Using Open Data to find a license plate

Samuel

2023-12-12

bash, data-analysis, machine-learning, python

I recently had the unpleasant experience of discovering someone had hit my shiny new red car. It happened on the parking lot of my partners job. You would imagine that if you hit a colleague you have the decency to leave your details, but they didn’t. So there we were, no details and significant damage.

Luckily we have a modern car, a car that records a video after detecting an impact.

The video contained the entire series of events, but it was impossible to read the other car’s license plate. At best we could make out 2 letters with some imagination, which is not enough for anything. So what to do, what to do, ..

After a bit of searching I discovered that the Netherlands has een open dataset for all the cars on the road. Including their license plate, make and model, color and other attributes.

So we got to work. While my partner used her machine learning skills to try and get more details out of the video. I went to work filtering down the dataset from 16 million cars, to hopefully one.

Below are the commands I used to filter the dataset down to about 1.500 cars. Lots of filtering was based on the video, but also some common sense was applied.

Download the Open Dataset from https://opendata.rdw.nl/Voertuigen/Open-Data-RDW-Gekentekende_voertuigen/m9d7-ebf2 and rename it to data.csv

Filter out all company cars

1	awk -F';' '$2 == "Personenauto" { print $0 }' data.csv > filtered-1.csv

Filter out all white cars

1	awk -F';' '$10 == "WIT" { print $0 }' filtered-1.csv > filtered-colour.csv

Filter out cars with 4 or 5 seats

1	awk -F';' '$9 == "4" \|\| $4 == "5" { print $0 }' filtered-colour.csv > filtered-seats.csv

Filter out cars heavier than 2.5T

1	awk -F';' '$14 < 2500 { print $0 }' filtered-seats.csv > filtered-mass.csv

Filter out expensive cars

1	awk -F';' '$22 < 60000 { print $0 }' filtered-doors.csv > filtered-price.csv

Filter out brand

1	awk -F';' '$3 == "AUDI" { print $0 }' filtered-price.csv > filtered-brand.csv

Filter out model

1	awk -F';' '$4 == "A4" \|\| $4 == "AUDI A4" { print $0 }' filtered-brand.csv > filtered-type.csv

Run a regex on the license plate

import csv
import re

# Define your regex pattern here
pattern = re.compile(r'^....PT')

# Open the CSV file
with open('filtered-type.csv', newline='') as csvfile:
# Create a CSV reader that expects a semicolon delimiter
csvreader = csv.reader(csvfile, delimiter=';')

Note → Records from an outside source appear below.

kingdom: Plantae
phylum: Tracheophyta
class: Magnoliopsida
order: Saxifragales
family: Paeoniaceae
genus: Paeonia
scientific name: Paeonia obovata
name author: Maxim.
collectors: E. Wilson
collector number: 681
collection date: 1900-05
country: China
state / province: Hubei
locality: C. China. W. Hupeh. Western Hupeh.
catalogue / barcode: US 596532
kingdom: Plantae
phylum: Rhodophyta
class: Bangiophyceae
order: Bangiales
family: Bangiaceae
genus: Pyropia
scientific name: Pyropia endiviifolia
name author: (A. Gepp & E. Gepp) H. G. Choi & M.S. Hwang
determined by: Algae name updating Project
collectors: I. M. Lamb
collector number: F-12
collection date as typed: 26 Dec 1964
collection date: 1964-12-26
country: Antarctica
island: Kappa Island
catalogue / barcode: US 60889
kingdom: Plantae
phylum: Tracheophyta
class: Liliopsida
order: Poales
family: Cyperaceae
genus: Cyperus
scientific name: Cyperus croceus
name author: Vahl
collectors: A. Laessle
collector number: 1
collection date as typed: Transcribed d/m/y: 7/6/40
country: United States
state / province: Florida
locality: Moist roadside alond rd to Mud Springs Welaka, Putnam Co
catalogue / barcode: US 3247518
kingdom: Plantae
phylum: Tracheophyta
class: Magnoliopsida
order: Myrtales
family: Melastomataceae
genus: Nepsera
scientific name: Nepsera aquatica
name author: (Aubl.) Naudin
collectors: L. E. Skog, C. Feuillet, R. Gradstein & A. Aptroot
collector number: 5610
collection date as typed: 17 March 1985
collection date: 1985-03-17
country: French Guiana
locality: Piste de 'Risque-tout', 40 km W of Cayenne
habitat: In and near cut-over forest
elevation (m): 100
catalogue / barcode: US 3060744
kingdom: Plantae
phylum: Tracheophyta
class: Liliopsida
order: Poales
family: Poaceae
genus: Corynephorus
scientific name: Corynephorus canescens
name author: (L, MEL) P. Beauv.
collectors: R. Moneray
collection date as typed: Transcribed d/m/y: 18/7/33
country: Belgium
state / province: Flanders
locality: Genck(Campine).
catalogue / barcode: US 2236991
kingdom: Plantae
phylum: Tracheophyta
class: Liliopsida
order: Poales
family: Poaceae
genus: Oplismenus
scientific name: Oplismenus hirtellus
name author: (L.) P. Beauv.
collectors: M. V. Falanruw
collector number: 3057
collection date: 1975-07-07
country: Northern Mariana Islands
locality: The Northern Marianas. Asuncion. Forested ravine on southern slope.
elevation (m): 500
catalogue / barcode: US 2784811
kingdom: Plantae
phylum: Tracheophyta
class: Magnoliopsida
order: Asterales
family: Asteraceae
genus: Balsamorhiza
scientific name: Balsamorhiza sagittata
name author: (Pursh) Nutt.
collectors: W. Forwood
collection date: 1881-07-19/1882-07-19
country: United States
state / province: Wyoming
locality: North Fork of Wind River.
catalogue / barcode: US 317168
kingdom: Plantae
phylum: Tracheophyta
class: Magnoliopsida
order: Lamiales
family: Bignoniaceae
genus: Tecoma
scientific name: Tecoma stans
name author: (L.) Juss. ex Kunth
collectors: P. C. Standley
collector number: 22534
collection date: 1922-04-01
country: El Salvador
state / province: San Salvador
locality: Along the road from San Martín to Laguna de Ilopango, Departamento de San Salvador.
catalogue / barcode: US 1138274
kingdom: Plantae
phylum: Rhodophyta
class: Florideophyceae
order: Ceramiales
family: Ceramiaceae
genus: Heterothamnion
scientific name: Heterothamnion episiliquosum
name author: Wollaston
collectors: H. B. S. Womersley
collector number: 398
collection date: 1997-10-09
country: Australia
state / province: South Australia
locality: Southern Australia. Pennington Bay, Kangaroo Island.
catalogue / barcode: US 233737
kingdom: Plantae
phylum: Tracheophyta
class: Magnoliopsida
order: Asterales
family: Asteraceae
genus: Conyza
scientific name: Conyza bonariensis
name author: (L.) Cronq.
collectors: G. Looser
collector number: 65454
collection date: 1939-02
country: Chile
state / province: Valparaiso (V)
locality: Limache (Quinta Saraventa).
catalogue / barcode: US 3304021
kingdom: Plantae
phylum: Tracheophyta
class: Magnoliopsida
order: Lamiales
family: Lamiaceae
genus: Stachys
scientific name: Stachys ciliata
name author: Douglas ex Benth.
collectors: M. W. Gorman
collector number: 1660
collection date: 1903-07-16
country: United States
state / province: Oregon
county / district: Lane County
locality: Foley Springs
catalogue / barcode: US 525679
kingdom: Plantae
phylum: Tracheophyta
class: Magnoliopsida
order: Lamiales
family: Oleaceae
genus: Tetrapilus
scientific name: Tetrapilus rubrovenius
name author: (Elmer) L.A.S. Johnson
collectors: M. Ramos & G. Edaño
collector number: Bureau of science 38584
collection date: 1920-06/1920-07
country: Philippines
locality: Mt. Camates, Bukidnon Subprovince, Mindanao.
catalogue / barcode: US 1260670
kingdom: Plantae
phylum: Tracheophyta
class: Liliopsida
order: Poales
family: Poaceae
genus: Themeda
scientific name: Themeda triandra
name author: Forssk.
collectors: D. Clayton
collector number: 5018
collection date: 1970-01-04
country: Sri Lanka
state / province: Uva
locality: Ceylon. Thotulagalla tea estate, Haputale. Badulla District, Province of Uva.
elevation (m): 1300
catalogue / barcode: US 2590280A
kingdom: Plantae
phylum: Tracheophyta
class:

# Iterate over each row in the CSV
for row in csvreader:
# Check if the first column matches the regex pattern
  if pattern.match(row[0]):
    # If it does, print the whole line
    print(';'.join(row))

After all the filtering and the final regex (based on the letters we could identify in the license plate) we had one car left. Success!

I’m honestly not sure if my insurance will accept this, but it was fun to do anyway.

(I did notice an odd behavior with sed on MacOS. For some reason it performs slower compared to Linux, but that’s the topic of another blogpost.)